To do >> Reproduce word for word the lines in the rows below, starting at the line containing "Although minor concerns" and ending at the line containing "5. Upon receiving", with both of those lines included.

Supplied records >>
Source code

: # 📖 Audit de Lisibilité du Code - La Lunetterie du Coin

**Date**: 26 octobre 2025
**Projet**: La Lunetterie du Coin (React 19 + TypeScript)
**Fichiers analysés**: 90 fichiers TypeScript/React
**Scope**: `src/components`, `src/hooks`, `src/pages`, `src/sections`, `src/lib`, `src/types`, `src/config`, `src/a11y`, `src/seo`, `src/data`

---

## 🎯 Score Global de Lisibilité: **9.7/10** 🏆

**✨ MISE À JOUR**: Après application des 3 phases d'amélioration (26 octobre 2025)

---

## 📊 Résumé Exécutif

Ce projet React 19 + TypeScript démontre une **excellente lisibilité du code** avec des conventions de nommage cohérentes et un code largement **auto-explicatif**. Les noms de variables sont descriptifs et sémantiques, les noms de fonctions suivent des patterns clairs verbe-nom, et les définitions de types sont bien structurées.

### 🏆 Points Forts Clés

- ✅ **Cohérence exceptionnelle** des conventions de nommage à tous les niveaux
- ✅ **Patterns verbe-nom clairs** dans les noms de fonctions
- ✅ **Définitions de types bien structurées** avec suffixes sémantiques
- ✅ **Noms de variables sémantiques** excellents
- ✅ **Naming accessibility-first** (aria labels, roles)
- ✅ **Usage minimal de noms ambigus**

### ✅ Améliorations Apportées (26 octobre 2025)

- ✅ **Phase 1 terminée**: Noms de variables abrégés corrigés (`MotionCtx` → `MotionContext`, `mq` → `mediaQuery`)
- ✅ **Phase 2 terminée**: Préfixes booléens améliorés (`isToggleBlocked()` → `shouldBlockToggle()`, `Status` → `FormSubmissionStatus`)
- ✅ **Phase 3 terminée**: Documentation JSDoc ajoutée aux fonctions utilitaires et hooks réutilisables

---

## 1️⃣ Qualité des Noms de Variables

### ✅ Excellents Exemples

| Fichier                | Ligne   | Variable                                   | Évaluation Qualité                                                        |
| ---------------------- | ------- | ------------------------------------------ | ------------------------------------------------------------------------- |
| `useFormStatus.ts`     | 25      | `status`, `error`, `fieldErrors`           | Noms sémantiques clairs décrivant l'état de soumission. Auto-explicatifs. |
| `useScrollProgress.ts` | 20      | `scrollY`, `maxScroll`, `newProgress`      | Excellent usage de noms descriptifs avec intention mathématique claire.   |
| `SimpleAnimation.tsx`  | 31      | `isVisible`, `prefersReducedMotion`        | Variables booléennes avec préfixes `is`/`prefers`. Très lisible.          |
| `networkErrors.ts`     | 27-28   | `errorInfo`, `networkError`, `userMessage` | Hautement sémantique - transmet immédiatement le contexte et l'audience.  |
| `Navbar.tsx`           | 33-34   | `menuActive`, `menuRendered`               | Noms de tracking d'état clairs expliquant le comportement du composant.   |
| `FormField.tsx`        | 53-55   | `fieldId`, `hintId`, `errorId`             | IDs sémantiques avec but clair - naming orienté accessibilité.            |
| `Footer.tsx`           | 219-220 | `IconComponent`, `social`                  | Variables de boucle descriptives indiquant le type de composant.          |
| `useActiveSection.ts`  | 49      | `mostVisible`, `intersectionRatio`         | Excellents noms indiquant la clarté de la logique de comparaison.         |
---
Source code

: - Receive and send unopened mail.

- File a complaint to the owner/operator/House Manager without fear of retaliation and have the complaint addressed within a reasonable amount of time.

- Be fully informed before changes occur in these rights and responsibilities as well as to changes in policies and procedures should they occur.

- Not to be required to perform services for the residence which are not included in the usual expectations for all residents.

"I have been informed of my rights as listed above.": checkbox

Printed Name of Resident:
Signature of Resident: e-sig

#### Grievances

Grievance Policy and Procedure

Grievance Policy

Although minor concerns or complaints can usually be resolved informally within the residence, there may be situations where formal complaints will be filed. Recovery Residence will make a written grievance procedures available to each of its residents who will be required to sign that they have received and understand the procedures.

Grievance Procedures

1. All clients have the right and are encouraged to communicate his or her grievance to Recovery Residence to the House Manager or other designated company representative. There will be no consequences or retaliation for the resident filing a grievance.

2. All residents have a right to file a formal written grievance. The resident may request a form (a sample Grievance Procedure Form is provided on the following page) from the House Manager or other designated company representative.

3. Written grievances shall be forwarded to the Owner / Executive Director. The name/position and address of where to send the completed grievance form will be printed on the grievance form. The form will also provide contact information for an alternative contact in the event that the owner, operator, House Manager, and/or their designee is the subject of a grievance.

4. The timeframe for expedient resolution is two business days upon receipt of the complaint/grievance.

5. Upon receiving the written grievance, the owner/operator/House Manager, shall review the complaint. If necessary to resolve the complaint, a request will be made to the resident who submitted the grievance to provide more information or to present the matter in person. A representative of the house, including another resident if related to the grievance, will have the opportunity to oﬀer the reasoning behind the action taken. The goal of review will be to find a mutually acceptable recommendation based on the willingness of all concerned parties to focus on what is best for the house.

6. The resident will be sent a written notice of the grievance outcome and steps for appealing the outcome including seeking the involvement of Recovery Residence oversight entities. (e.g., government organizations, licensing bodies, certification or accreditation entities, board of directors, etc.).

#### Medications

Answer box >>
Although minor concerns or complaints can usually be resolved informally within the residence, there may be situations where formal complaints will be filed. Recovery Residence will make a written grievance procedures available to each of its residents who will be required to sign that they have received and understand the procedures.

Grievance Procedures

1. All clients have the right and are encouraged to communicate his or her grievance to Recovery Residence to the House Manager or other designated company representative. There will be no consequences or retaliation for the resident filing a grievance.

2. All residents have a right to file a formal written grievance. The resident may request a form (a sample Grievance Procedure Form is provided on the following page) from the House Manager or other designated company representative.

3. Written grievances shall be forwarded to the Owner / Executive Director. The name/position and address of where to send the completed grievance form will be printed on the grievance form. The form will also provide contact information for an alternative contact in the event that the owner, operator, House Manager, and/or their designee is the subject of a grievance.

4. The timeframe for expedient resolution is two business days upon receipt of the complaint/grievance.

5. Upon receiving the written grievance, the owner/operator/House Manager, shall review the complaint. If necessary to resolve the complaint, a request will be made to the resident who submitted the grievance to provide more information or to present the matter in person. A representative of the house, including another resident if related to the grievance, will have the opportunity to oﬀer the reasoning behind the action taken. The goal of review will be to find a mutually acceptable recommendation based on the willingness of all concerned parties to focus on what is best for the house.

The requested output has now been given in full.